Comparative Advertising and Unfair Competition: Remedies and Actions in Italy

The importance of advertising and the evolution of the sector

Nowadays advertising plays a central role in steering consumer choices and positioning new businesses on the market. A sector that once revolved around relatively standard TV commercials has progressively evolved into a highly fragmented ecosystem, dominated by digital platforms and social networks. Short video clips – often no longer than a story or reel – and impactful images are now designed to capture the fleeting attention of increasingly solitary social media users scrolling through their feeds.

In this context, companies compete not only on price and quality, but also on visibility and narrative. The attempt to win over consumers and promote a company’s products over those of competitors has led to an increasing resort to highly aggressive advertising messages. These communications can be capable of distorting the rules of normal competition between competitors, particularly where the message does not simply highlight the advantages of one’s own product, but explicitly or implicitly undermines a competitor’s offering or reputation.

Misleading and comparative advertising – different levels of protection in Italy

The Italian legal system grants strong protection to the rules of competition: on the one hand, advertising is recognised as playing a central role in the competitive game; on the other, stringent rules apply whenever the message distorts competition or unfairly affects competitors’ reputations.

> _SET TASK 1_: Rewrite the records as a numbered list, leaving out any blank lines, starting at the first record and ending at the line containing "Oznaczone: Oznaczone -> Ustalonym", with both ends included.
The article and the records that come after it are unrelated material.

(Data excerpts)
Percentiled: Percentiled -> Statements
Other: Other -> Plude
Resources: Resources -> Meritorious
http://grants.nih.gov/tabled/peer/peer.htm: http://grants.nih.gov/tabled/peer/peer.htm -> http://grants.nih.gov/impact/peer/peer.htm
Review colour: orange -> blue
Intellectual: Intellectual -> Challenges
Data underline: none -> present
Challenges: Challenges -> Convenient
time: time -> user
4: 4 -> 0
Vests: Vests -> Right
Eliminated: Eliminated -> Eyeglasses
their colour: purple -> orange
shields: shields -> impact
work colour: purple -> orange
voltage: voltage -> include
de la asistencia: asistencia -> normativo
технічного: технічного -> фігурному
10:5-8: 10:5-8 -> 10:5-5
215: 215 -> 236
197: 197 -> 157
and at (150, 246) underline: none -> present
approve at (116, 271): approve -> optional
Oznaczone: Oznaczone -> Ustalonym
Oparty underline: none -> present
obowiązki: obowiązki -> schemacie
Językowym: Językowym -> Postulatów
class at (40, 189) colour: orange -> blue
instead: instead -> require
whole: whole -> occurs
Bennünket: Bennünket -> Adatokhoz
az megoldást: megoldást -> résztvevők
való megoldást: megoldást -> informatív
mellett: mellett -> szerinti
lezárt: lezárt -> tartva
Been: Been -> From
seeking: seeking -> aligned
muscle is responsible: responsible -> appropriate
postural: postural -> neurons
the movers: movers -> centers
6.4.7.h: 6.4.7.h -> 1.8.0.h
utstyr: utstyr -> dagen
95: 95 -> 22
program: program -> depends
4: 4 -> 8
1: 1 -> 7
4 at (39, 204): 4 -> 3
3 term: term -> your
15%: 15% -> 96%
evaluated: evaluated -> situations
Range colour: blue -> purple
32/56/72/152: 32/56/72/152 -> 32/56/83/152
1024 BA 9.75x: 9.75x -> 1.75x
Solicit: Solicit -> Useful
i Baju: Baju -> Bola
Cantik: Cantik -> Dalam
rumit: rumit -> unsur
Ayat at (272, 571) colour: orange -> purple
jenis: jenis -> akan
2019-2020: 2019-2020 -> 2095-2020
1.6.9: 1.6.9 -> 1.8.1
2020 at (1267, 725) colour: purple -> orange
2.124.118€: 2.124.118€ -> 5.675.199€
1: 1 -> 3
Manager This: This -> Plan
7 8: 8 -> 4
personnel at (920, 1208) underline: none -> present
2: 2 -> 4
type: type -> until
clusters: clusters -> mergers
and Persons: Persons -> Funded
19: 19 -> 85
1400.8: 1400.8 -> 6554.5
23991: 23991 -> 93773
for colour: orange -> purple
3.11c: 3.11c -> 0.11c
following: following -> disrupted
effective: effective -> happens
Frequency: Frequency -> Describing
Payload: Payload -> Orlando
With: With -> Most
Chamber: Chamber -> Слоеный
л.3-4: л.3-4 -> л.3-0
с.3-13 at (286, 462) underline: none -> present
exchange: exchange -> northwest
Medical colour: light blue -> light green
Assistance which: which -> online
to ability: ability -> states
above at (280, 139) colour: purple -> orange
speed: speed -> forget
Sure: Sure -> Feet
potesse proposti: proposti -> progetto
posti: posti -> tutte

> _SET TASK 2_: Extend the article on comparative advertising and unfair competition in Italy, picking up right after its final sentence.

> _TASK ANSWER 1_:
1. Percentiled: Percentiled -> Statements
2. Other: Other -> Plude
3. Resources: Resources -> Meritorious
4. http://grants.nih.gov/tabled/peer/peer.htm: http://grants.nih.gov/tabled/peer/peer.htm -> http://grants.nih.gov/impact/peer/peer.htm
5. Review colour: orange -> blue
6. Intellectual: Intellectual -> Challenges
7. Data underline: none -> present
8. Challenges: Challenges -> Convenient
9. time: time -> user
10. 4: 4 -> 0
11. Vests: Vests -> Right
12. Eliminated: Eliminated -> Eyeglasses
13. their colour: purple -> orange
14. shields: shields -> impact
15. work colour: purple -> orange
16. voltage: voltage -> include
17. de la asistencia: asistencia -> normativo
18. технічного: технічного -> фігурному
19. 10:5-8: 10:5-8 -> 10:5-5
20. 215: 215 -> 236
21. 197: 197 -> 157
22. and at (150, 246) underline: none -> present
23. approve at (116, 271): approve -> optional
24. Oznaczone: Oznaczone -> Ustalonym

> _TASK ANSWER 2_:
In Italy, this protection operates on two main levels.

First, there is a special regime governing misleading and comparative advertising, which implements European standards and sets out the conditions for the lawfulness of messages. Said rules identify when an advertising claim is misleading, when a comparison between products is allowed and under what circumstances comparative advertising crosses the line into illegality. Secondly, Article 2598 of the Italian Civil Code – the general clause on unfair competition – plays a central role: all conduct, including comparative advertising, that conflicts with professional fairness and is liable to harm a competitor’s business are deemed illicit due to their unfairness. The coexistence of these two levels of protection creates a notably robust framework: a misleading or unfair advertising message may be unlawful in itself under the special legislation and, at the same time, constitute an act of unfair competition giving rise to claims for damages before the civil courts.

In parallel, there is a further layer of protection expressly reserved to consumers. Where they consider advertising to be misleading under the Consumer Code (Legislative Decree No. 206 of 6 September 2005), consumers may lodge complaints with the Italian Competition Authority. Consumers are, however, barred – unlike their representative associations – from bringing court actions for violation of the rules on unfair competition, as they are not in a competitive relationship with the company. This dual-channel system – administrative enforcement for consumer protection and civil litigation for competitor protection – is a key feature of the Italian system.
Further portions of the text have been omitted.